“The hypocritical valet is fatal to the tranquillity of a great establishment; he is vain, proud, paltry, crawling, lazy, and gluttonous; he is a tale-bearer for the purpose of gaining his master’s confidence, which he afterwards abuses; he is the Tartuffe of domestic life.

“The upstart valet is self-sufficient and scented.

“The doctor speaks ill of the cook, in order that he may not lose his influence over the mind of the rich man; but the talent of a good cook tends more to the preservation of his master’s health than the factitious science of certain doctors, whose medical advice is regulated by their own interests.

“The rich man who leads an irregular life ought rather to trust to the science of a cook to re-establish his health, if he feels the necessity of it, than to the discourses of the interested doctor.”


Such was Anthony Carème. He had gained the suffrages of emperors and kings, of princes royal and princes not royal, of noble ladies and rich banker Jews, when the climax of his felicity was capped by the friendship and good-will of Rossini, and a flattering notice of his work, in his usual sparkling style, from the facile pen of Jules Janin. This was too much for mortal man, and encumbered by the very splendour and vanity of his successes, and not a little worn out also, by thirty years of service, he sank into premature decay, and was taken from that world of bon-vivants and sensualists of whom he had formed the delight, somewhere about the year of grace 1835 or 1836. “He was,” says a celebrated gourmand, “lively, ardent, enthusiastic, of a rare patience, of an imperturbable sangfroid,” The last work of Carème, “’Art de Cuisine Française au XIXème Siècle,” was left in an unfinished state, but M. Plumeret, first cook of the Russian embassy, has finished it by the publication of the sixteenth and seventeenth parts. In the “aître d’Hôtel Français,” the “uisinier Parisien,”and “a Cuisine de Paris au XIXème Siècle,” will Carème live.

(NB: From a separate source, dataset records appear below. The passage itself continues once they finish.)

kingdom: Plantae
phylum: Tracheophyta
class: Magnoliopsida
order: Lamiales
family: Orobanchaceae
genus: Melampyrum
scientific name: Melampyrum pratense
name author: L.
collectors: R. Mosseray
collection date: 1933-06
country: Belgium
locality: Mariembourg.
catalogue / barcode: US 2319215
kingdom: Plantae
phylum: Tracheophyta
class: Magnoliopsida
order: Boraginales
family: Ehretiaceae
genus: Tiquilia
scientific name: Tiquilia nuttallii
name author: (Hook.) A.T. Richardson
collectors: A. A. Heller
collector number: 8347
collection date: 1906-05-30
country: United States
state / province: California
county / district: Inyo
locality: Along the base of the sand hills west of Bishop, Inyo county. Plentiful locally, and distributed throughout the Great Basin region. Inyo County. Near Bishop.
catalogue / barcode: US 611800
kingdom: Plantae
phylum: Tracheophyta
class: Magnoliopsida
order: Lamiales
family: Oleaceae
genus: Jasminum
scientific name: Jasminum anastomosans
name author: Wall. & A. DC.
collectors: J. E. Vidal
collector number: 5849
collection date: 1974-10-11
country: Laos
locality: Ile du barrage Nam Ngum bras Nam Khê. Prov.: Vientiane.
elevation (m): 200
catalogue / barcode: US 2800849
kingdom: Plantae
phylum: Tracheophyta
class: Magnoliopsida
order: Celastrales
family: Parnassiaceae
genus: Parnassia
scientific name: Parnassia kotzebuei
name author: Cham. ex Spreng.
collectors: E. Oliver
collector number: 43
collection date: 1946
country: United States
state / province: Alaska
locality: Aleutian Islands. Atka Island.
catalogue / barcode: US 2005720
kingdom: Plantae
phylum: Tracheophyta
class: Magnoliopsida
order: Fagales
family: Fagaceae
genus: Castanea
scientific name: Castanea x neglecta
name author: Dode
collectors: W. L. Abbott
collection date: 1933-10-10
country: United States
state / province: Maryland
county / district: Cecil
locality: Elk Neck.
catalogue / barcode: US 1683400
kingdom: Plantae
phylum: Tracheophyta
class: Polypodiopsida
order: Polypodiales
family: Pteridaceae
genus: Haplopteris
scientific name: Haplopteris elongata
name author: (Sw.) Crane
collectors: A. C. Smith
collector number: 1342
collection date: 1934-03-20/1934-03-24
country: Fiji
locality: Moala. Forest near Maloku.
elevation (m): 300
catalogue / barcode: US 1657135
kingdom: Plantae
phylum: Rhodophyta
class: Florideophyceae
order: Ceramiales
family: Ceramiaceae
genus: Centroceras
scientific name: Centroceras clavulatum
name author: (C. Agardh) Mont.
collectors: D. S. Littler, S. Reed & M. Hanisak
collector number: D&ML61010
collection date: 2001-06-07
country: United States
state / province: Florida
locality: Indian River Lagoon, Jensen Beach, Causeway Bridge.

“Carème bestowed fine names on his soups:—Potages Condé, Boïeldieu, Broussais, Roques, Ségalas (the three last learned and agreeable doctors); Lamartine, Dumesnil (the historian); Buffon, Girodet; and to be just to all the world, that great practitioner in the culinary art which the world has lost, had not forgotten, before his death, to give also to one of his best soups the name of Victor Hugo. He called a matelote of fish after M. Delavigne, and a dish of perch after his physician, M. Gaubert.”

Here are M. Carème’s ideas on maigre sauces:—“It is in a lenten kitchen that the cleverness of a cook can shed a brilliant light. It was in the Elysée Imperial, and by the example of the famous Laguipierre and Robert, that I was initiated into this fine branch of the art, and it is inexpressible. The years ’93 and ’94, in their terrible and devastating course, respected these strong heads (ces fortes têtes). When our valiant First Consul appeared at the head of affairs our miseries and those of gastronomy finished.

“When the empire came, one heard of soups and entrées maigre. The splendid maigre first appeared at the table of the Princess Caroline Murat. This was the sanctuary of good cheer, and Murat was one of the first to do penitence. But what a penitence!”

One does not know whether to be indignant or to laugh at this. The old proverb, “Set a beggar on horseback and he will ride to the devil,” is undoubtedly true. A few years before the consulate the ambitious Caroline Buonaparte, afterwards wife of Murat, was, with her mother and the other female members of her family, in so destitute a situation at Marseilles, that they had not the means of buying wood to warm themselves; and as to Murat, her husband, it is well known that he rose from the very dregs of society, his father being a village innkeeper at Bastide Frontonière, in the department of Lot.